BEGIN Data below

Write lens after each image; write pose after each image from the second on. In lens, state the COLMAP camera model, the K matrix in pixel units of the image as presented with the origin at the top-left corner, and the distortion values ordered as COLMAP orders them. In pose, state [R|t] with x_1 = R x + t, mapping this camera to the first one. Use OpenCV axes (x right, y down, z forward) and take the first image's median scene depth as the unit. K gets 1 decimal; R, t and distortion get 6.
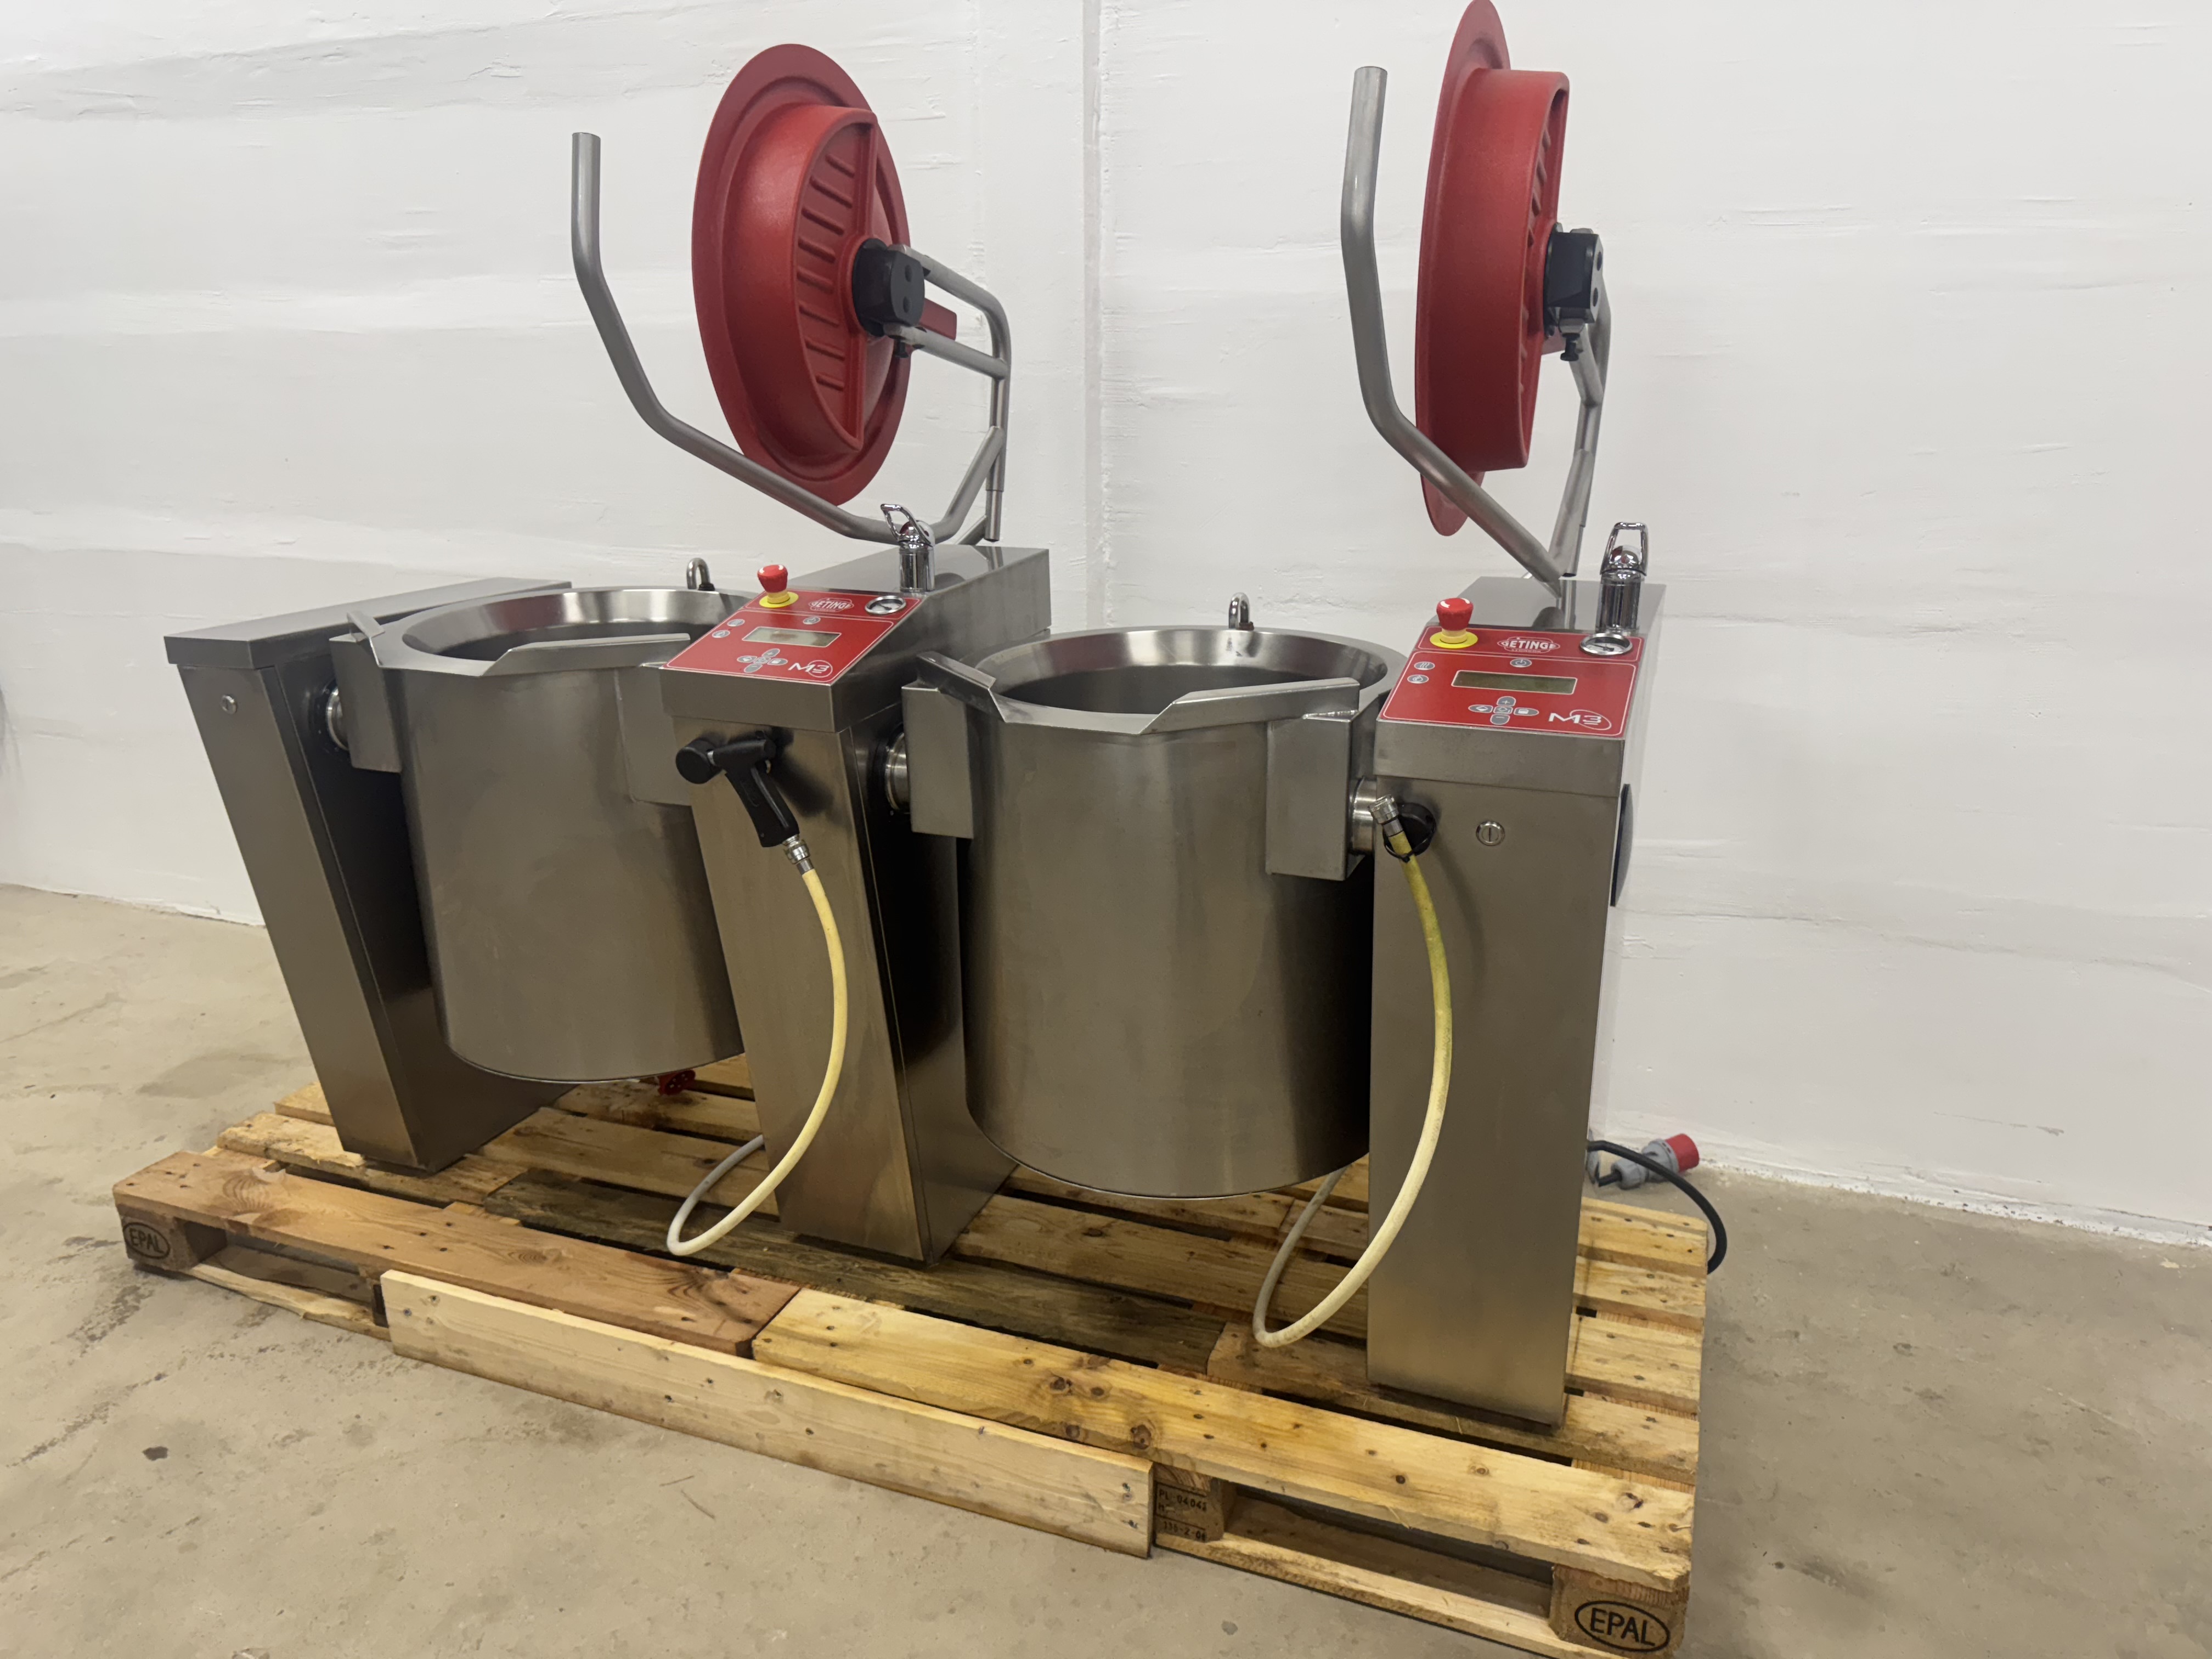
lens RADIAL K [[1565.9, 0, 1104.7], [0, 1565.9, 848.4], [0, 0, 1]] dist [0.018251, -0.023042]
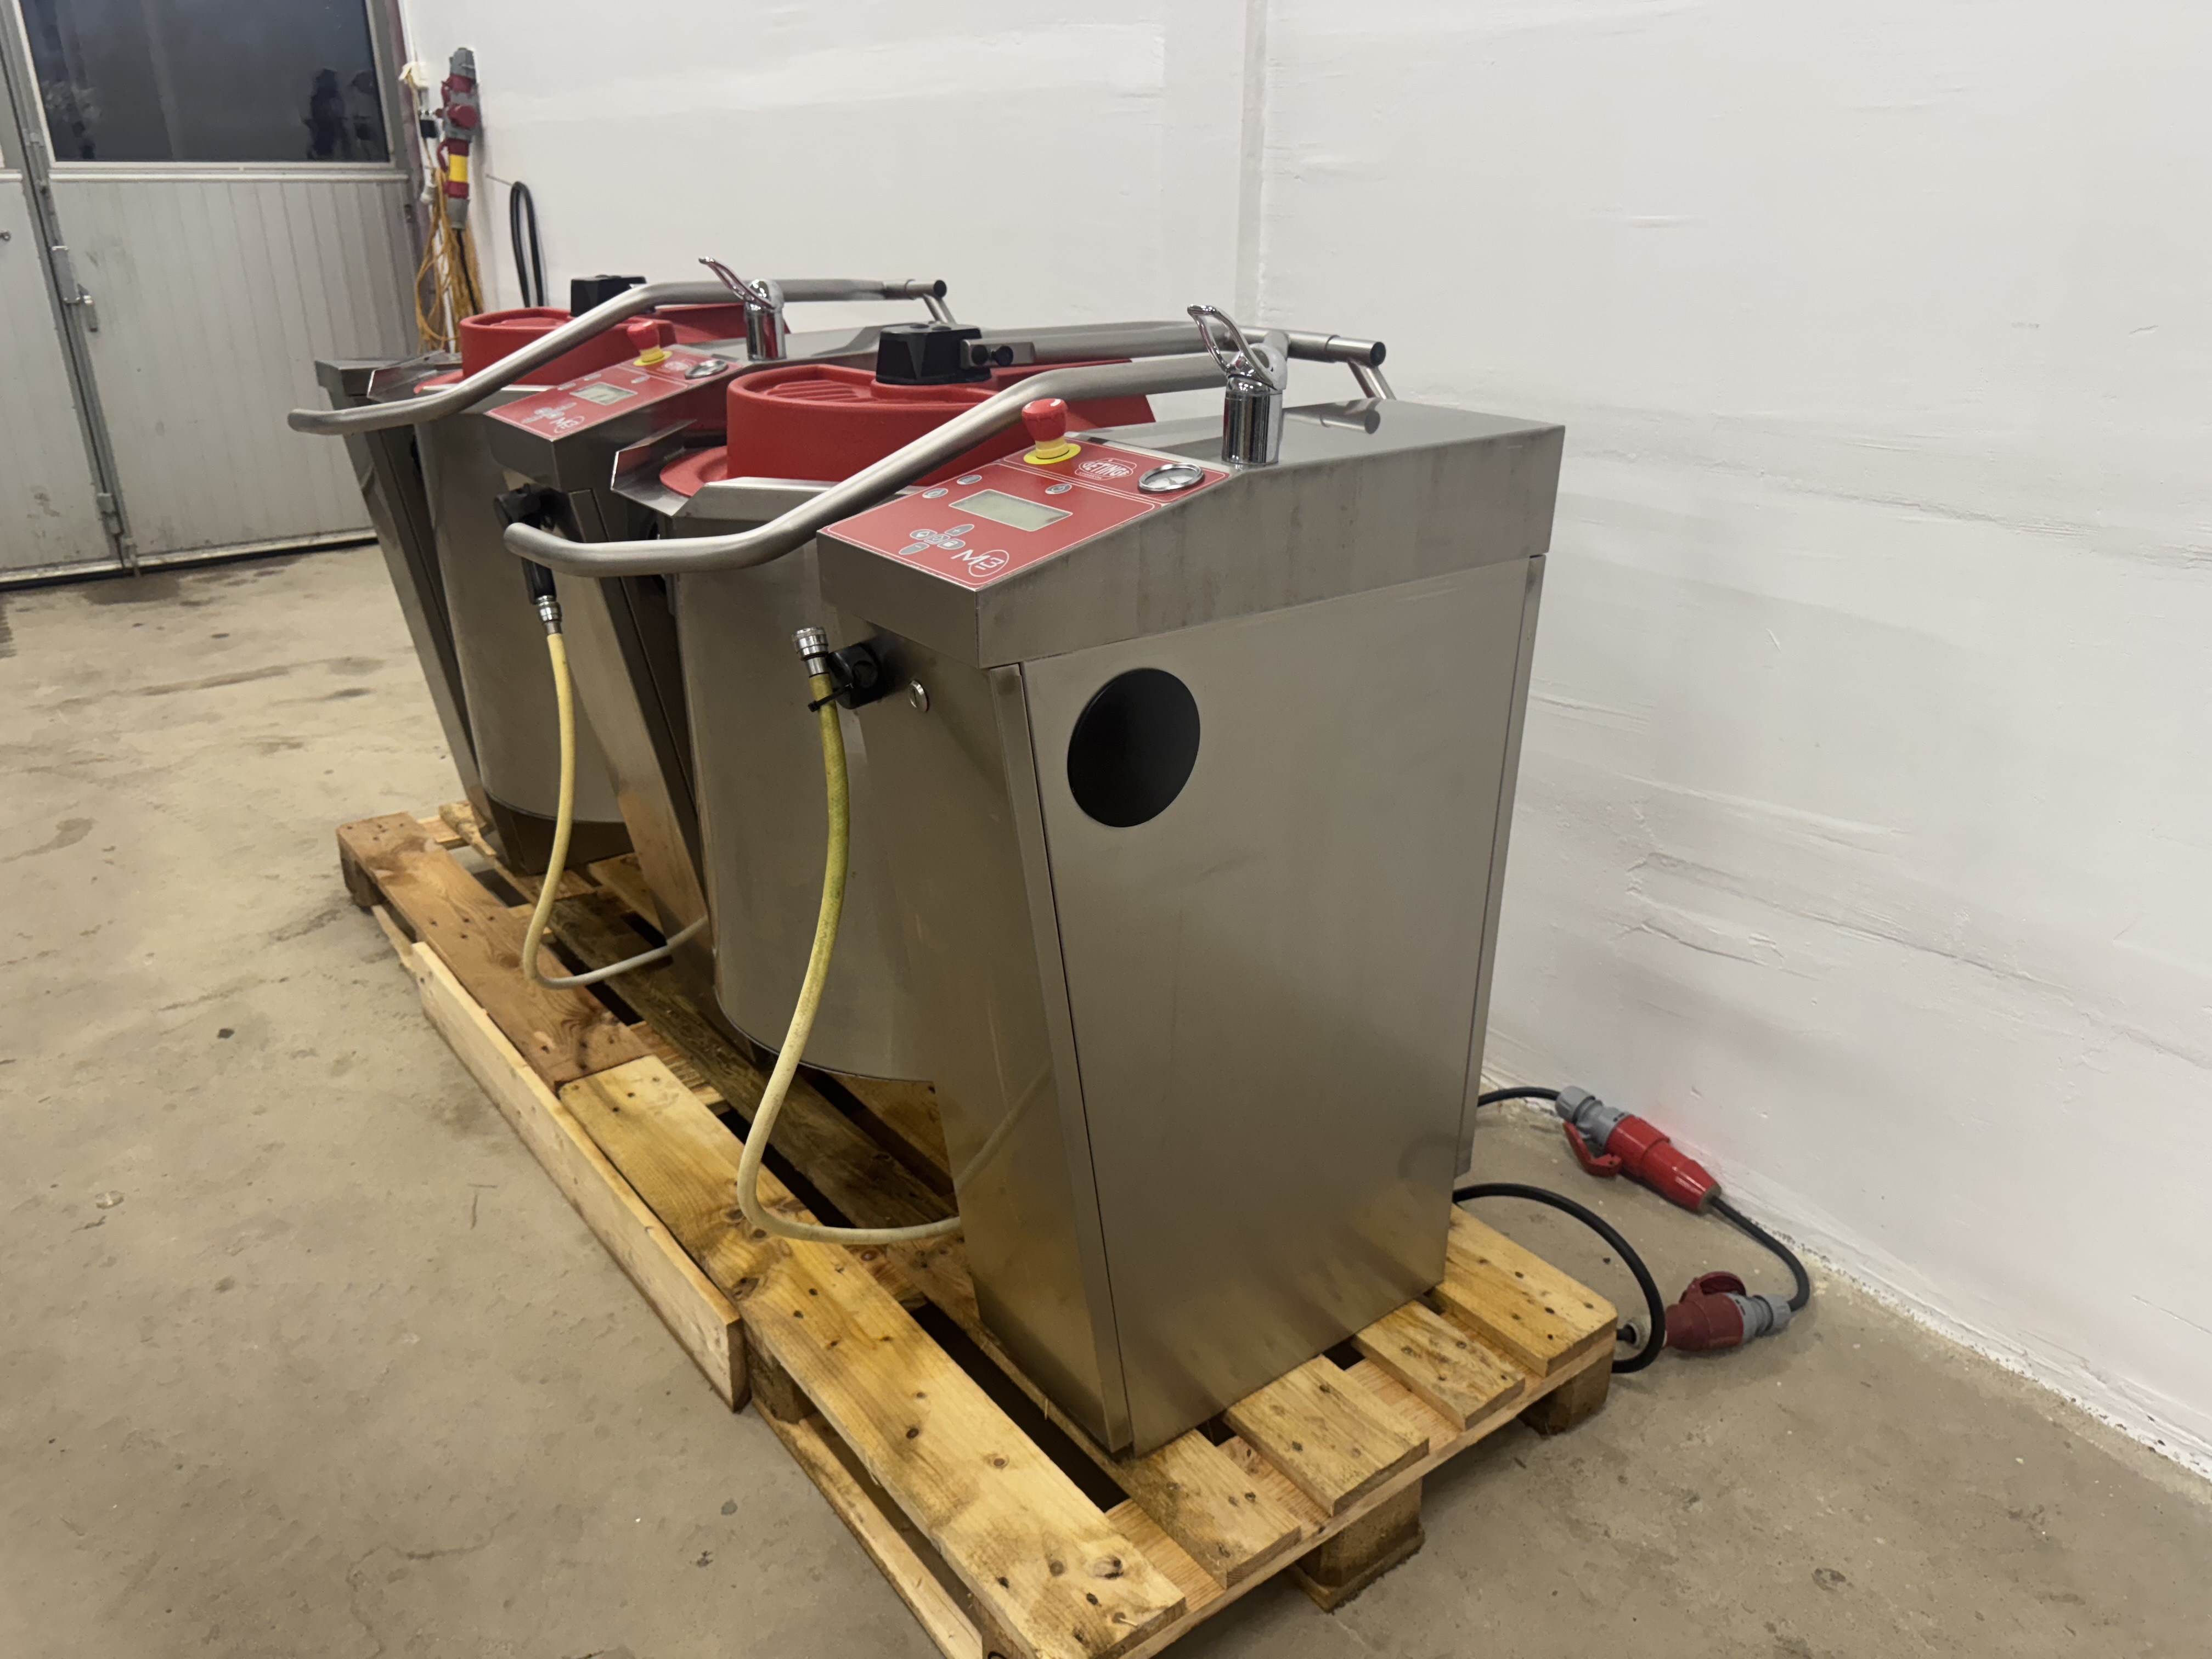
lens RADIAL K [[1565.9, 0, 1104.7], [0, 1565.9, 848.4], [0, 0, 1]] dist [0.018251, -0.023042]
pose [[0.856221, 0.215010, -0.469740, 0.506681], [-0.169056, 0.975826, 0.138508, -0.041475], [0.488165, -0.039181, 0.871871, 0.255331]]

END Data below

- What to work on
Drop the images and return the data verbatim.

- Task output
Write lens after each image; write pose after each image from the second on. In lens, state the COLMAP camera model, the K matrix in pixel units of the image as presented with the origin at the top-left corner, and the distortion values ordered as COLMAP orders them. In pose, state [R|t] with x_1 = R x + t, mapping this camera to the first one. Use OpenCV axes (x right, y down, z forward) and take the first image's median scene depth as the unit. K gets 1 decimal; R, t and distortion get 6.
lens RADIAL K [[1565.9, 0, 1104.7], [0, 1565.9, 848.4], [0, 0, 1]] dist [0.018251, -0.023042]
lens RADIAL K [[1565.9, 0, 1104.7], [0, 1565.9, 848.4], [0, 0, 1]] dist [0.018251, -0.023042]
pose [[0.856221, 0.215010, -0.469740, 0.506681], [-0.169056, 0.975826, 0.138508, -0.041475], [0.488165, -0.039181, 0.871871, 0.255331]]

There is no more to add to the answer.